So much for good, clean fun. Officials at an Idaho middle school claim they had to remove soap from the boys bathrooms because of vandalism.
Apparently, it's better for the boys to enact germ warfare by not washing their hands than it is to have a little soap wars in the bathroom.
Parents have been protesting the removal, pointing to its incredibly poor timing in light of the swine flu pandemic and health officials EVERYWHERE reminding people to wash their hands to reduce the spread of the disease (not to mention a fair number of other contagious diseases).
The state's education department notes that all school lavatories are required to have soap provided for the kids. Sounds like a pretty common sense requirement to me (see above). So why would a school yank the soap?
I remember some of the bathroom pranks pulled in my school days (by classmates, natch!).
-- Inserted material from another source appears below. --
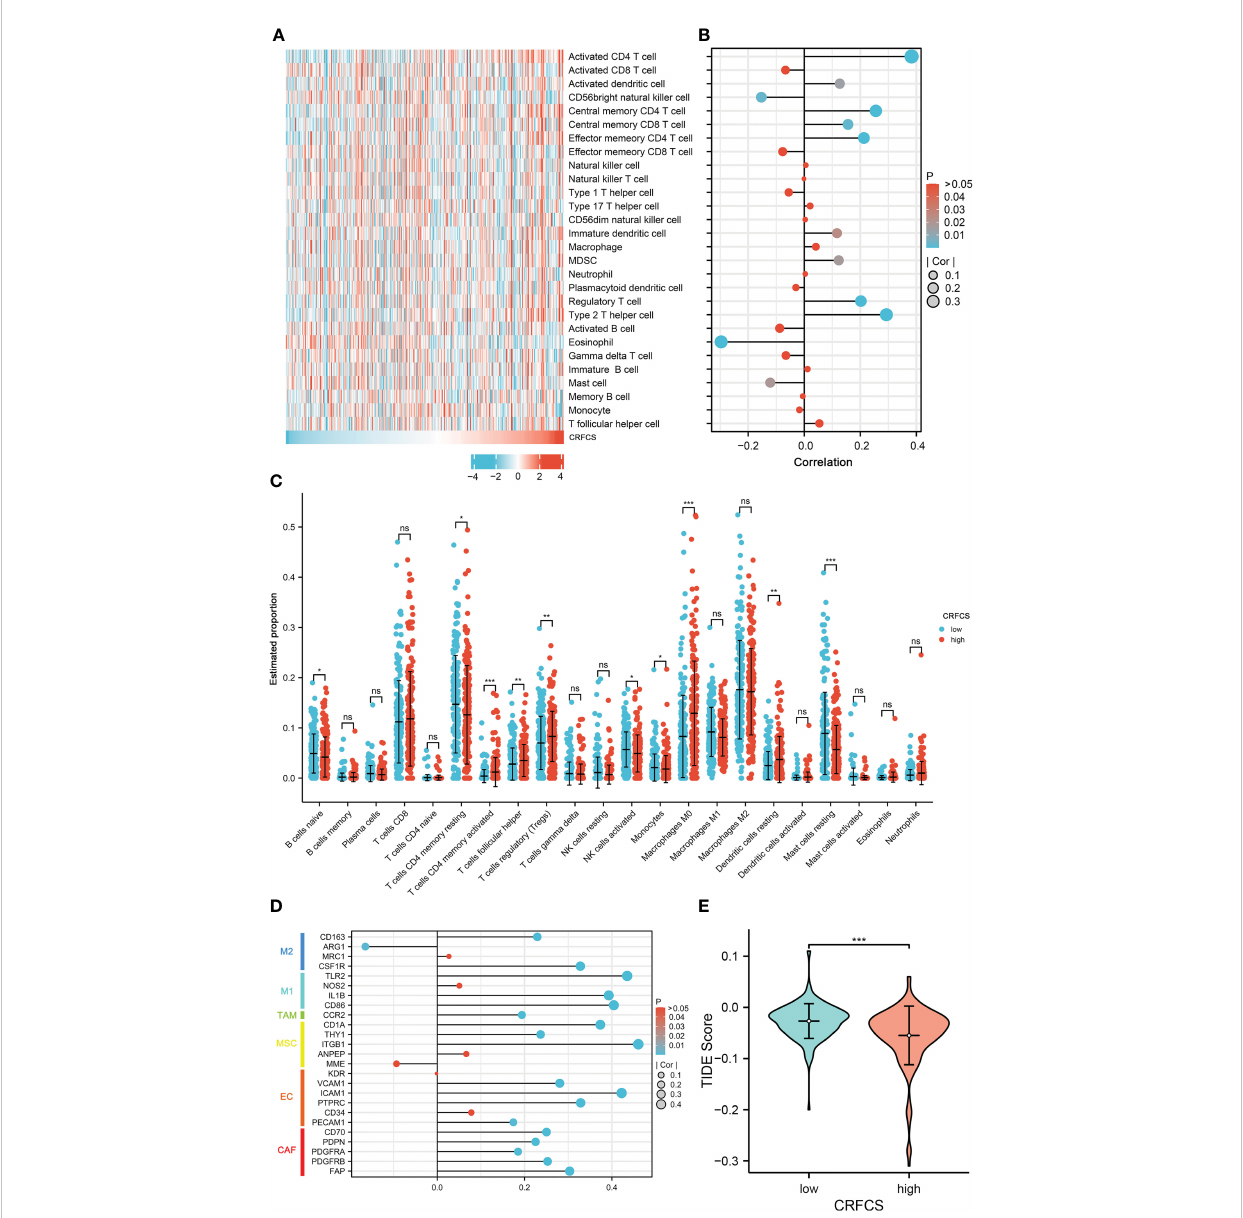
FIGURE 5 CRFCS and immune in fi ltration. (A) Heat map of ssGSEA score of various immune cells in high and low CRFCS groups via analyzing TCGA-LIHC cohort data. (B) The correlations between immune score and CRFCS. (C) Immune in fi ltration landscape of TCGA-LIHC cohort samples assessed by the CIBERSORT algorithm. (D) Correlation of stromal cell-associated markers with CRFCS. (E) The level of immune escape between high and low CRFCS subgroups was assessed by the TIDE algorithm. (*p<0.05; **p<0.01; ***p<0.001; ns stands for not signi fi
Milk poured down the heating vents. Smoking in the stalls. TPing pretty much everything. The school responded with measures that kept us on our toes, including a lock on the door so only a staff member could let a kid in (and they'd do a thorough once-over before you left to make sure you hadn't gotten up to any mischief while you were supposed to be doing your business). Even in an understaffed, underfunded school like mine, they made it work.
But they didn't take the soap. Because soap is point zero when it comes to preventing disease - especially with kids, who are not exactly the most hygenic creatures on earth. Why else would we spend hours teaching them to sing the alphabet song while they scrub a dub dub as toddlers?
So why, oh why, would anyone ever imagine taking soap away from kids is a good idea?